## Directions for this task
Please write out every line of the records below character for character.

## Material for this exercise

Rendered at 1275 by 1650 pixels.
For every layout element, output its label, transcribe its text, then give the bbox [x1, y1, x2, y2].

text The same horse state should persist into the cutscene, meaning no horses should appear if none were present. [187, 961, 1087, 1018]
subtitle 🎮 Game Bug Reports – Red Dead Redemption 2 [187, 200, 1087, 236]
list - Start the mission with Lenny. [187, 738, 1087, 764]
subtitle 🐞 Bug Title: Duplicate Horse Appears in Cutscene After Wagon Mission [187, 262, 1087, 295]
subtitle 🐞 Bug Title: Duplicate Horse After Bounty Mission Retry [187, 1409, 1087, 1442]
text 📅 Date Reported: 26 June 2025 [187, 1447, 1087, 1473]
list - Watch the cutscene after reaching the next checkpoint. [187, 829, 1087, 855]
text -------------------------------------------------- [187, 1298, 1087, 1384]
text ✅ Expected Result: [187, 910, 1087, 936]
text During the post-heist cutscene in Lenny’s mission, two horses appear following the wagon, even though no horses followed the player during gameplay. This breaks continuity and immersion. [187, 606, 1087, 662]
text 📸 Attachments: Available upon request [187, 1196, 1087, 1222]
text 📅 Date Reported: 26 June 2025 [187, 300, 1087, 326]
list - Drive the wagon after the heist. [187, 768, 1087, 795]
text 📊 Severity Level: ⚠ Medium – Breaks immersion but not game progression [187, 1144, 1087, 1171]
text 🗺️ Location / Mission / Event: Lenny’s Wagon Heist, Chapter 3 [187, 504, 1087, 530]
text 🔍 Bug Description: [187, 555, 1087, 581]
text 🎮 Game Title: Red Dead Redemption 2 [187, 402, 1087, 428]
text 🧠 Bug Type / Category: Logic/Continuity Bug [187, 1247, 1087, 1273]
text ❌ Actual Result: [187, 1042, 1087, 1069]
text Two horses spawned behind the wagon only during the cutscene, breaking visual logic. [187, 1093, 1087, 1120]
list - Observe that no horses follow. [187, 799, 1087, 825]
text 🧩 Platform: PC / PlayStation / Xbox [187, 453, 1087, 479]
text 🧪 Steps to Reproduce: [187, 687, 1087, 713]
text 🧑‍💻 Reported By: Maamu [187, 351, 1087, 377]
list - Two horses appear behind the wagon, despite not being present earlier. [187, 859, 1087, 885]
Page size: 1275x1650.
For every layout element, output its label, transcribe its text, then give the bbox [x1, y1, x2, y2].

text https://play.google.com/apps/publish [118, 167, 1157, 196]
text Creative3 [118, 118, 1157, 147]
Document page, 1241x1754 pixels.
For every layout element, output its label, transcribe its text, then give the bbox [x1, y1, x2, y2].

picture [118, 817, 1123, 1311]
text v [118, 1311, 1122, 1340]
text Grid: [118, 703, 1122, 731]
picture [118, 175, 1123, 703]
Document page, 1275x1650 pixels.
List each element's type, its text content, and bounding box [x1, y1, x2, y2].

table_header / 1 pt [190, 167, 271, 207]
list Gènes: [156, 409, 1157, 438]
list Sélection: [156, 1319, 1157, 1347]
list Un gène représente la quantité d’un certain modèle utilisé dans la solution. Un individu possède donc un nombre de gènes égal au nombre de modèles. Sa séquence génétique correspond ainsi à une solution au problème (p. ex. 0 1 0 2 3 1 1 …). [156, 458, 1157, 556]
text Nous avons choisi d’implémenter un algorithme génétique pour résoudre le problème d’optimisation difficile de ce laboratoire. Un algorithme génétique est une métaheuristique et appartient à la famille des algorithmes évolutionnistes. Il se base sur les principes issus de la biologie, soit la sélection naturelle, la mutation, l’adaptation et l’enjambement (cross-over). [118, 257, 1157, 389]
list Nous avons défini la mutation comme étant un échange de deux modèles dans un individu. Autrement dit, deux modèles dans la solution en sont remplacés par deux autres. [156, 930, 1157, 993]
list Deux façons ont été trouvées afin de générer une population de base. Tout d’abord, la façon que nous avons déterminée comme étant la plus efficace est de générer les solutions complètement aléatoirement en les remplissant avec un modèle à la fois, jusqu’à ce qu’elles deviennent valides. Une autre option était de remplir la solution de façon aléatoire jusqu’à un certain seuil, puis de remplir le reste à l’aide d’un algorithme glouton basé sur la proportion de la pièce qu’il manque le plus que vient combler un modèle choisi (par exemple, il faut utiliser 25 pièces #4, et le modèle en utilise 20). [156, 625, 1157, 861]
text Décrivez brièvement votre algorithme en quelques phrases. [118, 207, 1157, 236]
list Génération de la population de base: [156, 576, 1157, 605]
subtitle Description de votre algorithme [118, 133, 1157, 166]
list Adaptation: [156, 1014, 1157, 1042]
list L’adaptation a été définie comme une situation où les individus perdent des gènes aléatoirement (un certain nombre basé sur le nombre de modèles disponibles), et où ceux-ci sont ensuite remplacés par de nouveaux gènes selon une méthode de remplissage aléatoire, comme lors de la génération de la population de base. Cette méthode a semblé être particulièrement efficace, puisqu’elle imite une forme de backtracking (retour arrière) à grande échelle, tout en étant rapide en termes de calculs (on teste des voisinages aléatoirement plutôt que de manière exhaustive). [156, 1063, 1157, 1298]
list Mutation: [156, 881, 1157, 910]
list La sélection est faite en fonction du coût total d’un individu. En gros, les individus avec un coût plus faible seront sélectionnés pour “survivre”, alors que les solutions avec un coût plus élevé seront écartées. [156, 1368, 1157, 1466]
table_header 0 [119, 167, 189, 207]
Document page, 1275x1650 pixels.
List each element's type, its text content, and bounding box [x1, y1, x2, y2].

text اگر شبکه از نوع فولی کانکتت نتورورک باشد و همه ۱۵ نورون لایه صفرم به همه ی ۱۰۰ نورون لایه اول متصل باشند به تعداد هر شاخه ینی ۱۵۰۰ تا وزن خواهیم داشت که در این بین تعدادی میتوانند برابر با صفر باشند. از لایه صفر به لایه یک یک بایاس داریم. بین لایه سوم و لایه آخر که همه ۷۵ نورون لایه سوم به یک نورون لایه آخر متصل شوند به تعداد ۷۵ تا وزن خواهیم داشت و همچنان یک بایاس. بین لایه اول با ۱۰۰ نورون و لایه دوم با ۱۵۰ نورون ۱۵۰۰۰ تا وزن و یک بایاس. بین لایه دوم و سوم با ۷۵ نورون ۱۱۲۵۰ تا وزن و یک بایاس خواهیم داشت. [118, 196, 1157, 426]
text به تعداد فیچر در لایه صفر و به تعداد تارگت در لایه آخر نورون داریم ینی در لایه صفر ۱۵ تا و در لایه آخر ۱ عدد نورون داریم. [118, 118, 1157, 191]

## Exercise response
Rendered at 1275 by 1650 pixels.
For every layout element, output its label, transcribe its text, then give the bbox [x1, y1, x2, y2].

text The same horse state should persist into the cutscene, meaning no horses should appear if none were present. [187, 961, 1087, 1018]
subtitle 🎮 Game Bug Reports – Red Dead Redemption 2 [187, 200, 1087, 236]
list - Start the mission with Lenny. [187, 738, 1087, 764]
subtitle 🐞 Bug Title: Duplicate Horse Appears in Cutscene After Wagon Mission [187, 262, 1087, 295]
subtitle 🐞 Bug Title: Duplicate Horse After Bounty Mission Retry [187, 1409, 1087, 1442]
text 📅 Date Reported: 26 June 2025 [187, 1447, 1087, 1473]
list - Watch the cutscene after reaching the next checkpoint. [187, 829, 1087, 855]
text -------------------------------------------------- [187, 1298, 1087, 1384]
text ✅ Expected Result: [187, 910, 1087, 936]
text During the post-heist cutscene in Lenny’s mission, two horses appear following the wagon, even though no horses followed the player during gameplay. This breaks continuity and immersion. [187, 606, 1087, 662]
text 📸 Attachments: Available upon request [187, 1196, 1087, 1222]
text 📅 Date Reported: 26 June 2025 [187, 300, 1087, 326]
list - Drive the wagon after the heist. [187, 768, 1087, 795]
text 📊 Severity Level: ⚠ Medium – Breaks immersion but not game progression [187, 1144, 1087, 1171]
text 🗺️ Location / Mission / Event: Lenny’s Wagon Heist, Chapter 3 [187, 504, 1087, 530]
text 🔍 Bug Description: [187, 555, 1087, 581]
text 🎮 Game Title: Red Dead Redemption 2 [187, 402, 1087, 428]
text 🧠 Bug Type / Category: Logic/Continuity Bug [187, 1247, 1087, 1273]
text ❌ Actual Result: [187, 1042, 1087, 1069]
text Two horses spawned behind the wagon only during the cutscene, breaking visual logic. [187, 1093, 1087, 1120]
list - Observe that no horses follow. [187, 799, 1087, 825]
text 🧩 Platform: PC / PlayStation / Xbox [187, 453, 1087, 479]
text 🧪 Steps to Reproduce: [187, 687, 1087, 713]
text 🧑‍💻 Reported By: Maamu [187, 351, 1087, 377]
list - Two horses appear behind the wagon, despite not being present earlier. [187, 859, 1087, 885]
Page size: 1275x1650.
For every layout element, output its label, transcribe its text, then give the bbox [x1, y1, x2, y2].

text https://play.google.com/apps/publish [118, 167, 1157, 196]
text Creative3 [118, 118, 1157, 147]
Document page, 1241x1754 pixels.
For every layout element, output its label, transcribe its text, then give the bbox [x1, y1, x2, y2].

picture [118, 817, 1123, 1311]
text v [118, 1311, 1122, 1340]
text Grid: [118, 703, 1122, 731]
picture [118, 175, 1123, 703]
Document page, 1275x1650 pixels.
List each element's type, its text content, and bounding box [x1, y1, x2, y2].

table_header / 1 pt [190, 167, 271, 207]
list Gènes: [156, 409, 1157, 438]
list Sélection: [156, 1319, 1157, 1347]
list Un gène représente la quantité d’un certain modèle utilisé dans la solution. Un individu possède donc un nombre de gènes égal au nombre de modèles. Sa séquence génétique correspond ainsi à une solution au problème (p. ex. 0 1 0 2 3 1 1 …). [156, 458, 1157, 556]
text Nous avons choisi d’implémenter un algorithme génétique pour résoudre le problème d’optimisation difficile de ce laboratoire. Un algorithme génétique est une métaheuristique et appartient à la famille des algorithmes évolutionnistes. Il se base sur les principes issus de la biologie, soit la sélection naturelle, la mutation, l’adaptation et l’enjambement (cross-over). [118, 257, 1157, 389]
list Nous avons défini la mutation comme étant un échange de deux modèles dans un individu. Autrement dit, deux modèles dans la solution en sont remplacés par deux autres. [156, 930, 1157, 993]
list Deux façons ont été trouvées afin de générer une population de base. Tout d’abord, la façon que nous avons déterminée comme étant la plus efficace est de générer les solutions complètement aléatoirement en les remplissant avec un modèle à la fois, jusqu’à ce qu’elles deviennent valides. Une autre option était de remplir la solution de façon aléatoire jusqu’à un certain seuil, puis de remplir le reste à l’aide d’un algorithme glouton basé sur la proportion de la pièce qu’il manque le plus que vient combler un modèle choisi (par exemple, il faut utiliser 25 pièces #4, et le modèle en utilise 20). [156, 625, 1157, 861]
text Décrivez brièvement votre algorithme en quelques phrases. [118, 207, 1157, 236]
list Génération de la population de base: [156, 576, 1157, 605]
subtitle Description de votre algorithme [118, 133, 1157, 166]
list Adaptation: [156, 1014, 1157, 1042]
list L’adaptation a été définie comme une situation où les individus perdent des gènes aléatoirement (un certain nombre basé sur le nombre de modèles disponibles), et où ceux-ci sont ensuite remplacés par de nouveaux gènes selon une méthode de remplissage aléatoire, comme lors de la génération de la population de base. Cette méthode a semblé être particulièrement efficace, puisqu’elle imite une forme de backtracking (retour arrière) à grande échelle, tout en étant rapide en termes de calculs (on teste des voisinages aléatoirement plutôt que de manière exhaustive). [156, 1063, 1157, 1298]
list Mutation: [156, 881, 1157, 910]
list La sélection est faite en fonction du coût total d’un individu. En gros, les individus avec un coût plus faible seront sélectionnés pour “survivre”, alors que les solutions avec un coût plus élevé seront écartées. [156, 1368, 1157, 1466]
table_header 0 [119, 167, 189, 207]
Document page, 1275x1650 pixels.
List each element's type, its text content, and bounding box [x1, y1, x2, y2].

text اگر شبکه از نوع فولی کانکتت نتورورک باشد و همه ۱۵ نورون لایه صفرم به همه ی ۱۰۰ نورون لایه اول متصل باشند به تعداد هر شاخه ینی ۱۵۰۰ تا وزن خواهیم داشت که در این بین تعدادی میتوانند برابر با صفر باشند. از لایه صفر به لایه یک یک بایاس داریم. بین لایه سوم و لایه آخر که همه ۷۵ نورون لایه سوم به یک نورون لایه آخر متصل شوند به تعداد ۷۵ تا وزن خواهیم داشت و همچنان یک بایاس. بین لایه اول با ۱۰۰ نورون و لایه دوم با ۱۵۰ نورون ۱۵۰۰۰ تا وزن و یک بایاس. بین لایه دوم و سوم با ۷۵ نورون ۱۱۲۵۰ تا وزن و یک بایاس خواهیم داشت. [118, 196, 1157, 426]
text به تعداد فیچر در لایه صفر و به تعداد تارگت در لایه آخر نورون داریم ینی در لایه صفر ۱۵ تا و در لایه آخر ۱ عدد نورون داریم. [118, 118, 1157, 191]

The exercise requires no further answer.